In my training career, one of my goals has been to become a StrongFirst Iron Maiden. The StrongFirst Iron Maiden/Beast Tamer is a challenge composed of three events: the strict military press, a strict tactical pull up, and a pistol squat. Challenging, yet the task becomes even more difficult when a kettlebell added into the equation. To attain this accolade of Iron Maiden/Beast Tamer, each gender must do all 3 movements with a heavy kettlebell, women must use a 24kg bell (53 lbs) and men must do each movement with a 48kg (106 lbs) bell. To note the difficulty of this feat, only 60 men and 31 women have succeeded since the challenge was created in 2005.
I began my journey towards becoming an Iron Maiden in November of 2015 with the help and programming of my coach, Karen Smith, Master SFG/Chief SFB. Throughout a short window of training, I was able to develop my strength in each of the three movements to meet the challenge standards. The plan was to test in March as testing must be done at a StrongFirst Certification. Plans changed in February of 2016 when, armed with only a shovel, I lost a fight with the snow, leading to an injury that sidelined me for 4 months. This unwanted four month vacation from training messed with not only my mind but also my body. Upon returning to training, I was frustrated with my loss of strength.
Instead I chose to distract myself and opted to prepare for my upcoming StrongFirst Barbell (SFL) Certification in Italy. By prioritizing the certification over Iron Maiden, my skills slipped a bit. Luckily I was able to maintain my overhead pressing ability and pistol squat strength. Even with the lapse in my specific training for the event, I chose to test in order to know the feeling associated with performing these skills in front of a big crowd at the certification.
On test day, I began with the pull-up, failing my first attempt out of the 2 attempts allowed. Moving to the other two movements, I was successful. Pistol? Done! Press? Nailed it! Then it was back to the pull-up. Although I came close, I did not earn the title that day of Iron Maiden. What did earn was the confidence needed to perform in front of the crowd.

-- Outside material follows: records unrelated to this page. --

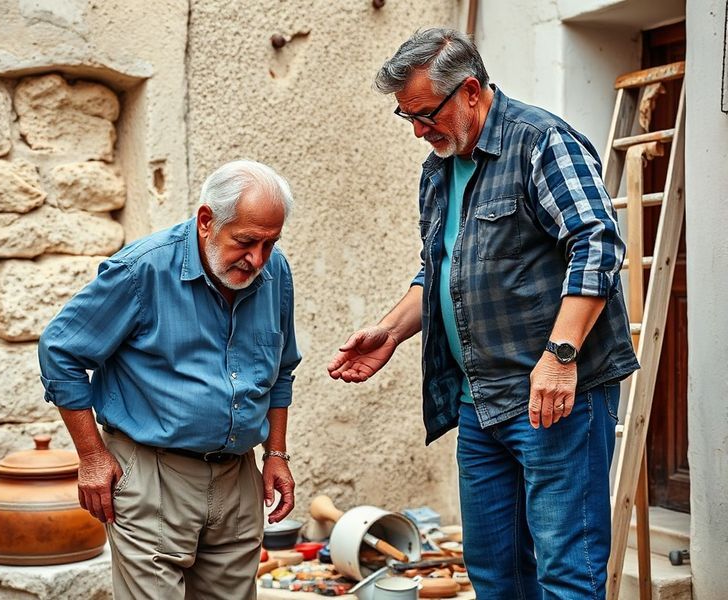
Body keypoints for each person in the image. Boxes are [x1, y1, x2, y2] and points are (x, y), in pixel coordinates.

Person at [328, 29, 639, 599]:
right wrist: (390, 332)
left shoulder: (540, 141)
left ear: (470, 91)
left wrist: (560, 356)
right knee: (495, 572)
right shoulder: (439, 170)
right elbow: (441, 269)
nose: (420, 131)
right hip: (480, 404)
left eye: (425, 114)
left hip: (554, 398)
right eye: (408, 118)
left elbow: (596, 245)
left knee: (568, 571)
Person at [39, 159, 301, 599]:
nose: (257, 259)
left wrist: (276, 453)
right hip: (153, 477)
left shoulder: (276, 275)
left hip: (239, 478)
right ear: (206, 221)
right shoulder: (141, 271)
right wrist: (92, 456)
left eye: (270, 243)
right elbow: (60, 352)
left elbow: (281, 371)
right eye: (246, 241)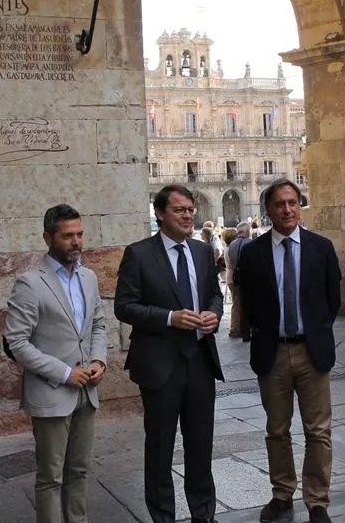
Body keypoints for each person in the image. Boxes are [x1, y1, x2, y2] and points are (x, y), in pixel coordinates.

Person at [115, 185, 224, 523]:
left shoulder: (203, 252)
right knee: (160, 448)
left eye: (190, 209)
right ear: (160, 214)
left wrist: (213, 314)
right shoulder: (139, 253)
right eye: (179, 210)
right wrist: (168, 318)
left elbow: (214, 295)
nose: (188, 215)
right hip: (160, 365)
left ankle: (203, 513)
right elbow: (124, 306)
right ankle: (163, 516)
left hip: (200, 363)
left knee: (200, 446)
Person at [235, 179, 342, 523]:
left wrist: (316, 331)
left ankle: (317, 500)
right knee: (277, 429)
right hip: (273, 353)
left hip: (312, 352)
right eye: (280, 204)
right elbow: (247, 301)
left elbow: (332, 300)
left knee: (318, 430)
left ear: (300, 205)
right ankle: (282, 493)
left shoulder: (321, 248)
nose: (287, 210)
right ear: (268, 210)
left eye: (293, 203)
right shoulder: (253, 253)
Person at [4, 204, 107, 523]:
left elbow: (99, 325)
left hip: (87, 393)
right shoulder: (30, 283)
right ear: (48, 237)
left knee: (79, 470)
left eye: (79, 234)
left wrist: (98, 360)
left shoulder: (88, 277)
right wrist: (64, 373)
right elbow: (17, 343)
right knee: (50, 477)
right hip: (51, 395)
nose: (76, 242)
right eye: (67, 236)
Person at [226, 223, 252, 341]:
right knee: (246, 303)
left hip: (234, 276)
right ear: (246, 231)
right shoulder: (249, 243)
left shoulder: (232, 244)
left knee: (236, 303)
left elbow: (231, 262)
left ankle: (238, 328)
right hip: (246, 276)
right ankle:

It gave me the energy and the “in-the-zone” feeling I’ve missed from my collegiate soccer days. My desire to train was renewed once again. Upon returning to the US, illness caused another snag on my quest for the Iron Maiden title. I was sick for 10 days, lost 10 lbs, and once again my training was put on a hiatus. Being a busy business owner, instructor and head coach of Kennett High School Girls Soccer; my Iron Maiden training fell even lower on the list.
Now as I sit here on this cold December day, realizing just how many setbacks I have had, which I have come back from, I feel the fire reigniting. For the past 8 weeks, I have combined a strict Iron Maiden program with my powerlifting routine, in hopes to reach this goal by the end of 2018. Through this process, I am reminded of the key component of the philosophy I have created at ANCHOR: strength is a journey. It's not going to appear overnight, but rather with months, if not years, of training and consistency. My training helps me with life inside and outside of the gym, so for now I roll with the punches of training- the good days and the bad, the strong days and the less strong- persevering through whatever life may throw in the path of my strength journey. I must practice what I preach, and hopefully such habits will help me achieve my goal of becoming an Iron Maiden.
So many members come in despite crazy work schedules and lives that can throw many curveballs along the way. There will be great days, worse days, and days where you simply do not want to step foot in the gym. To you all, I ask that you do your best to keep your strength journey consistent, for it will benefit you both inside and outside of the ANCHOR walls. As Winston Churchill explained, “continuous effort- not strength or intelligence- is the key to unlocking our potential.”